Thanks for your response. I’m excited to read your book to reflect more on this experience. I think my friends and I all bought the lie of meritocracy, we got the degrees, we accommodated absurd double standards as young women newly out of college working for and with mostly boomers, we hustled and ignored our health, we did all the extra work with a smile, thinking the rewards were coming. Only to find that it was a sham. I was looking around at the boomer women above me and thinking “they all need therapy,” and then realized I was going to have both their career and their issues if I didn’t stop chasing success as they defined it.

Darn_2103 karma

Absolutely true. My critique of success as defined by white boomer women that raised me and mentored me is that they believed feminism was a means to an end for each of them to individually compete with white men for power. Once I got in to the working world it just felt hollow to do that, and it precludes any kind of solidarity with others, and leaves the system in place and even reinforces white supremacy by buying into the myth that power is distributed based on merit.
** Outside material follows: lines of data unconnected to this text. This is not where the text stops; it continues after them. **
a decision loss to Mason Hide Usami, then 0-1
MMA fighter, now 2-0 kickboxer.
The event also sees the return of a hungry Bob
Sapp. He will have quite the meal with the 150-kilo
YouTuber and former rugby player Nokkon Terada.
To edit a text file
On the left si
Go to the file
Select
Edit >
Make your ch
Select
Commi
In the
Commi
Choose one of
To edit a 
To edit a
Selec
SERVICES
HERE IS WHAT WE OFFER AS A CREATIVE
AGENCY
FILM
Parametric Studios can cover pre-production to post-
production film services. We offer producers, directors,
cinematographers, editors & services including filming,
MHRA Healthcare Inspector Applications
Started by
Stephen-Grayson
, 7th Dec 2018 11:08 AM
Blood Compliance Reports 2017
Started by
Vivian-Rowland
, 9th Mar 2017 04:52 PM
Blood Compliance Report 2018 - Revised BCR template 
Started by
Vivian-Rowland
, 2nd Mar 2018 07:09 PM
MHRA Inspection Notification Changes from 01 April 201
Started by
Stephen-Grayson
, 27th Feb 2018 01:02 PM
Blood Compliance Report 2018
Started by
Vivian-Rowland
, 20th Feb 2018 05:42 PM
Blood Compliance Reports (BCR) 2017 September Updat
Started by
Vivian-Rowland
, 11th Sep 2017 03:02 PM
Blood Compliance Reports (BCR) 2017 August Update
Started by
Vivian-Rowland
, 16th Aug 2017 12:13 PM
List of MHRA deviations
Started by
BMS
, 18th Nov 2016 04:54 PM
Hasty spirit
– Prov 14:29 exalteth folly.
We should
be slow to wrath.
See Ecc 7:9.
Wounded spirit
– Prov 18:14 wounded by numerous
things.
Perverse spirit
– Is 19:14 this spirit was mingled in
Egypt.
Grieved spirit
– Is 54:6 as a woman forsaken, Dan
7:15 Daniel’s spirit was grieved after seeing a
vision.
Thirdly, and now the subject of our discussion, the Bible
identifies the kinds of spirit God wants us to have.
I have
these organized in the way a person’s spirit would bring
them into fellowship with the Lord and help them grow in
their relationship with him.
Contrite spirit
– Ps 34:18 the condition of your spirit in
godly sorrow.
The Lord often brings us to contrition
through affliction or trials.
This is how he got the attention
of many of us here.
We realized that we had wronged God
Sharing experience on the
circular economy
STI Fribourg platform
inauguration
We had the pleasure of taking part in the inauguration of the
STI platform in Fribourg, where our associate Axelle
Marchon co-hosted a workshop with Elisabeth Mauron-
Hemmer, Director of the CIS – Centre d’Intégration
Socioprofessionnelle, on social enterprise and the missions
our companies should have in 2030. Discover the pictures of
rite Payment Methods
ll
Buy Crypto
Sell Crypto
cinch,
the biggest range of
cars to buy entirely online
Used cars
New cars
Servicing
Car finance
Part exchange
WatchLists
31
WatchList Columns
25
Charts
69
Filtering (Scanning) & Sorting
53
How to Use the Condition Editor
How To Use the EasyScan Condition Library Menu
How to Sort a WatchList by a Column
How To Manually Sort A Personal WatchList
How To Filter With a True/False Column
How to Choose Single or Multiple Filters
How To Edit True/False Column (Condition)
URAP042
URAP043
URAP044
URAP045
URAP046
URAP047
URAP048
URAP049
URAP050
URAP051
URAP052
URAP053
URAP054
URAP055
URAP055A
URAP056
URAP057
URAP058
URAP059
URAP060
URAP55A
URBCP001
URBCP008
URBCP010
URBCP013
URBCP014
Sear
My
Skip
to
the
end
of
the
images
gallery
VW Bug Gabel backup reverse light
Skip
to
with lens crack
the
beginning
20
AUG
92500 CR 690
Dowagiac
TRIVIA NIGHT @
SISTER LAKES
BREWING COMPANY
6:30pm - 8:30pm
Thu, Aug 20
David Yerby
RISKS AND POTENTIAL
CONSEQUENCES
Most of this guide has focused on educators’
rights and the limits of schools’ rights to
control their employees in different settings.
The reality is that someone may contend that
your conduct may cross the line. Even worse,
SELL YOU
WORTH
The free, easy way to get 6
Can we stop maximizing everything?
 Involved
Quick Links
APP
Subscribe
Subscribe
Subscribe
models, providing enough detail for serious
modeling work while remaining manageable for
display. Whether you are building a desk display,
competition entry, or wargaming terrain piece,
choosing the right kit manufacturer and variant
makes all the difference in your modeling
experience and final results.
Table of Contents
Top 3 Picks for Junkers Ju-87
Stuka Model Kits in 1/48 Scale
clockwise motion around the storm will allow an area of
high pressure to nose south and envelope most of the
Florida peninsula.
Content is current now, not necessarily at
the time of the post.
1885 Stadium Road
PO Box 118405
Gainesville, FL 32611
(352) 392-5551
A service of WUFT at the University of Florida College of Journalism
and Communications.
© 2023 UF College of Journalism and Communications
Because I was raised believing that, the disillusionment was news. Many other folks don’t have that lie to unlearn.

Darn_2102 karma

I think many were shaped by experiences that pitted them against each other, and they often treated one another as a threat. I don’t have an interest in having children myself, and most of the women I’m referring to do have kids. But I guess my very predictable 30s wake up call was that I could work really hard to achieve something individually but that the reward would be a particular life I didn’t want to live. Because I don’t have kids And I’m queer I feel like I have a whole different set of expectations about my adulthood than my mother, for example.